The Omaha beach fortifications were formidable: three rows of underwater steel or concrete obstacles, most mined. The beach was two hundred yards wide with no cover. Beyond a low seawall were sand dunes and bluffs, cut by five draws the Americans intended to use as exits. All the draws were covered by German gun emplacements and the area between the seawall and cliffs was sown with mines.
At 6:30 A.M. the first waves of infantry, 1,500 men in 36 landing craft, hit Omaha: members of the 116th Regiment of the 29th Division and the 16th Regiment of the 1st Division, plus engineers to blow up underwater obstacles.
The Germans held their fire until the first wave of infantry hit the beaches. The initial burst of machine-gun fire came from a strongpoint only a quarter of a mile away from the lead craft.

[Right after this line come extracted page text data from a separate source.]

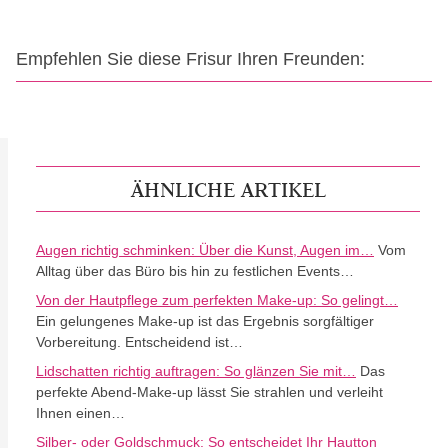
Empfehlen Sie diese Frisur Ihren Freunden:
ÄHNLICHE ARTIKEL
Augen richtig schminken: Über die Kunst, Augen im…
Vom
Alltag über das Büro bis hin zu festlichen Events…
Von der Hautpflege zum perfekten Make-up: So gelingt…
Ein gelungenes Make-up ist das Ergebnis sorgfältiger
Vorbereitung. Entscheidend ist…
Lidschatten richtig auftragen: So glänzen Sie mit…
Das
perfekte Abend-Make-up lässt Sie strahlen und verleiht
Ihnen einen…
Silber- oder Goldschmuck: So entscheidet Ihr Hautton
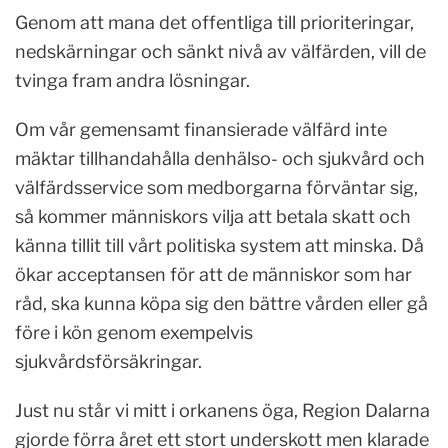
Genom att mana det offentliga till prioriteringar,
nedskärningar och sänkt nivå av välfärden, vill de
tvinga fram andra lösningar.
Om vår gemensamt finansierade välfärd inte
mäktar tillhandahålla den
hälso- och sjukvård och
välfärdsservice som medborgarna förväntar sig,
så kommer människors vilja att betala skatt och
känna tillit till vårt politiska system att
minska. Då
ökar acceptansen för att de människor som har
råd, ska kunna köpa sig den bättre vården eller gå
före i kön genom exempelvis
sjukvårdsförsäkringar.
Just nu står vi mitt i orkanens öga, Region Dalarna
gjorde förra året ett stort underskott men klarade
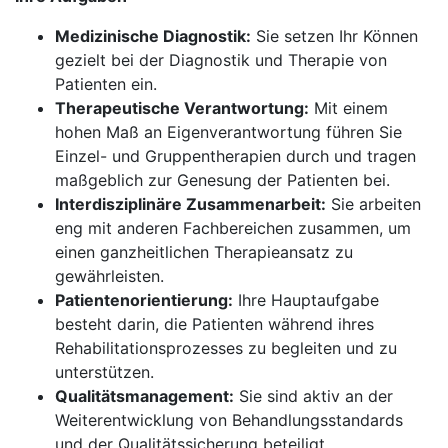
Medizinische Diagnostik:
Sie setzen Ihr Können
gezielt bei der Diagnostik und Therapie von
Patienten ein.
Therapeutische Verantwortung:
Mit einem
hohen Maß an Eigenverantwortung führen Sie
Einzel- und Gruppentherapien durch und tragen
maßgeblich zur Genesung der Patienten bei.
Interdisziplinäre Zusammenarbeit:
Sie arbeiten
eng mit anderen Fachbereichen zusammen, um
einen ganzheitlichen Therapieansatz zu
gewährleisten.
Patientenorientierung:
Ihre Hauptaufgabe
besteht darin, die Patienten während ihres
Rehabilitationsprozesses zu begleiten und zu
unterstützen.
Qualitätsmanagement:
Sie sind aktiv an der
Weiterentwicklung von Behandlungsstandards
und der Qualitätssicherung beteiligt.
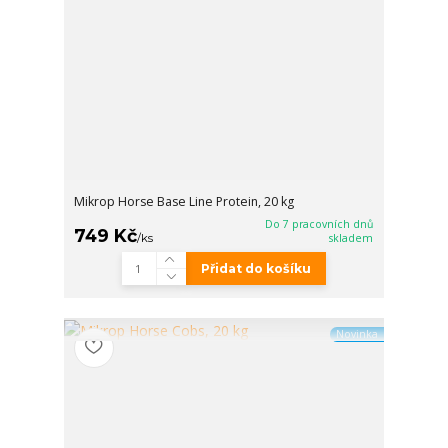
Mikrop Horse Base Line Protein, 20 kg
Do 7 pracovních dnů
749 Kč
/
ks
skladem
Přidat do košíku
Novinka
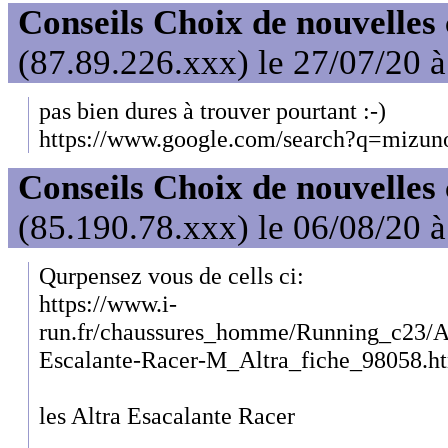
Conseils Choix de nouvelles
(87.89.226.xxx) le 27/07/20 
pas bien dures à trouver pourtant :-)
https://www.google.com/search?q=mizun
Conseils Choix de nouvelles
(85.190.78.xxx) le 06/08/20 
Qurpensez vous de cells ci:
https://www.i-
run.fr/chaussures_homme/Running_c23/A
Escalante-Racer-M_Altra_fiche_98058.h
les Altra Esacalante Racer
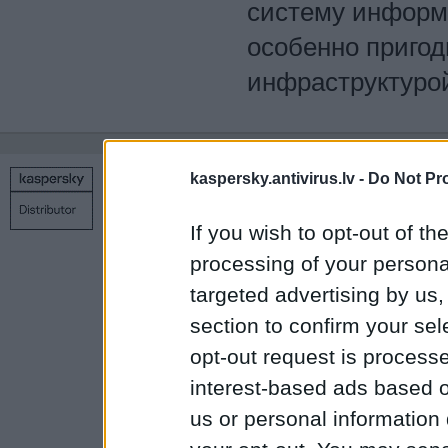
систему информ
особенно пригод
инфраструктуро
kaspersky.antivirus.lv -
Do Not Pr
Copyright © 1998 – 2026 SIA Datoru drošības tehnoloģijas
Связаться с нами
Политика конфиденциальности
Н
If you wish to opt-out of the
processing of your personal
targeted advertising by us
section to confirm your sel
opt-out request is proces
interest-based ads based o
us or personal information d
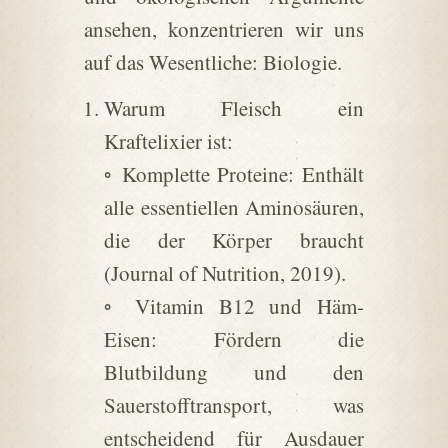
ansehen, konzentrieren wir uns
auf das Wesentliche: Biologie.
Warum Fleisch ein
Kraftelixier ist:
◦ Komplette Proteine: Enthält
alle essentiellen Aminosäuren,
die der Körper braucht
(Journal of Nutrition, 2019).
◦ Vitamin B12 und Häm-
Eisen: Fördern die
Blutbildung und den
Sauerstofftransport, was
entscheidend für Ausdauer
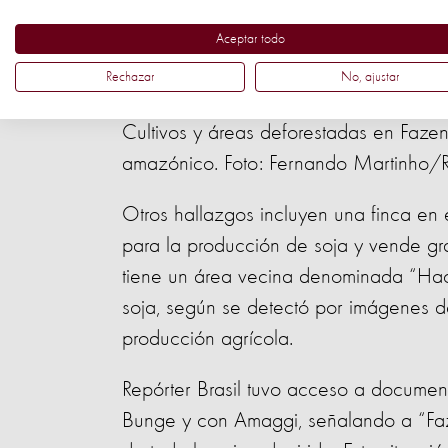
Cerrado, la sabana con mayor biodive
la deforestación de granos.
Aceptar todo
Rechazar
No, ajustar
Cultivos y áreas deforestadas en Faze
amazónico. Foto: Fernando Martinho/Re
Otros hallazgos incluyen una finca en
para la producción de soja y vende g
tiene un área vecina denominada “Hac
soja, según se detectó por imágenes de
producción agrícola.
Repórter Brasil tuvo acceso a documen
Bunge y con Amaggi, señalando a “Faz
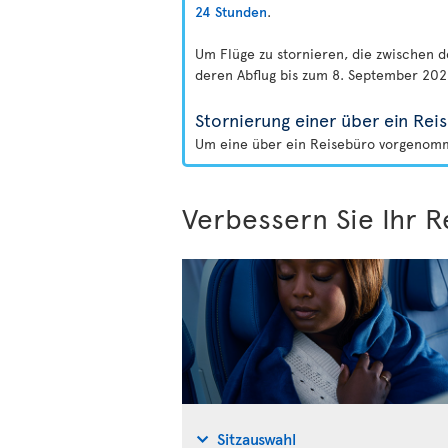
24 Stunden
.
Um Flüge zu stornieren, die zwischen 
deren Abflug bis zum 8. September 2026
Stornierung einer über ein R
Um eine über ein Reisebüro vorgenomme
Verbessern Sie Ihr R
Sitzauswahl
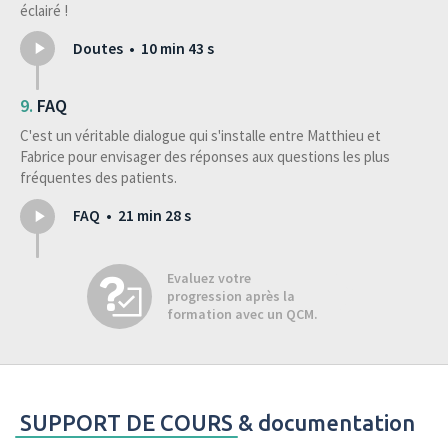
éclairé !
Doutes • 10 min 43 s
FAQ
C'est un véritable dialogue qui s'installe entre Matthieu et
Fabrice pour envisager des réponses aux questions les plus
fréquentes des patients.
FAQ • 21 min 28 s
Evaluez votre
progression après la
formation avec un QCM.
test
après
SUPPORT DE COURS
& documentation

Others followed, creating a hurricane of fire. First out were men of the 116th on the west. As the ramps went down, they saw the shallows ahead whipped white by bullets. Men dropped dead or wounded as they lumbered forward in waist-deep water, creating a bloody surf that horrified everyone from the first moments. Other soldiers, seeing what was happening, tried to dive into deeper water and swim clear of the boats. But their heavy equipment dragged them down. Some drowned, others fought back to the surface. The survivors who dragged themselves ashore found no shelter, and some crawled back into the water for its scant protection. Within ten minutes every officer and sergeant had been killed or wounded. In Company A of the 116th, 22 men from one town—Bedford, Virginia—died, among them three sets of brothers.
The engineers were supposed to clear sixteen 50-yard-wide paths through the obstacles. But half the engineers were dead or wounded, and they managed to clear just one path in the first half hour. The landing craft bringing in the succeeding waves of troops crowded into this single corridor. As the ramps dropped, the men faced almost certain death or wounding. All along the beach landing craft sank or exploded as they hit mines or were struck b
y artillery.
Ashore, dead and wounded were scattered across the sand and shallows. The survivors lay in the sand or shallow water or crouched behind landing craft, hearing bullets clanging against the steel hulls. Howitzer shells blasted the beach and sent shrapnel flying. The DDs were knocked out, and the Americans had nothing to stop the murderous fire.
Four miles to the west, 225 men of the 2nd Ranger Battalion began scaling the cliffs of Pointe du Hoc to destroy the guns reported there. The Rangers shot rope ladders and rope-bearing grapnels onto the clifftop and started climbing, in the face of withering fire from above. A number of Rangers died, others blasted shelters and hand-holds in the cliff with their grenades. Meanwhile an American and a British destroyer moved in close and drove the enemy away from the top of the cliff with heavy fire. The Rangers hauled themselves up and discovered that the guns were not there. They had been moved back to an orchard. There the Rangers destroyed them.
DD tanks now began to come ashore. The novelist Ernest Hemingway, observing from a landing craft, saw two tanks start burning: “The first, second, third, fourth, and fifth waves [of infantry] lay where they had fallen, looking like so many heavily laden bundles on the flat, pebbly stretch between the sea and the first cover.” Hemingway also witnessed the Germans hitting another tank: “I saw two men dive out of the turret and land on their hands and knees on the stones of the beach,” he reported. “But no more men came out as the tank started to blaze up and burn furiously.”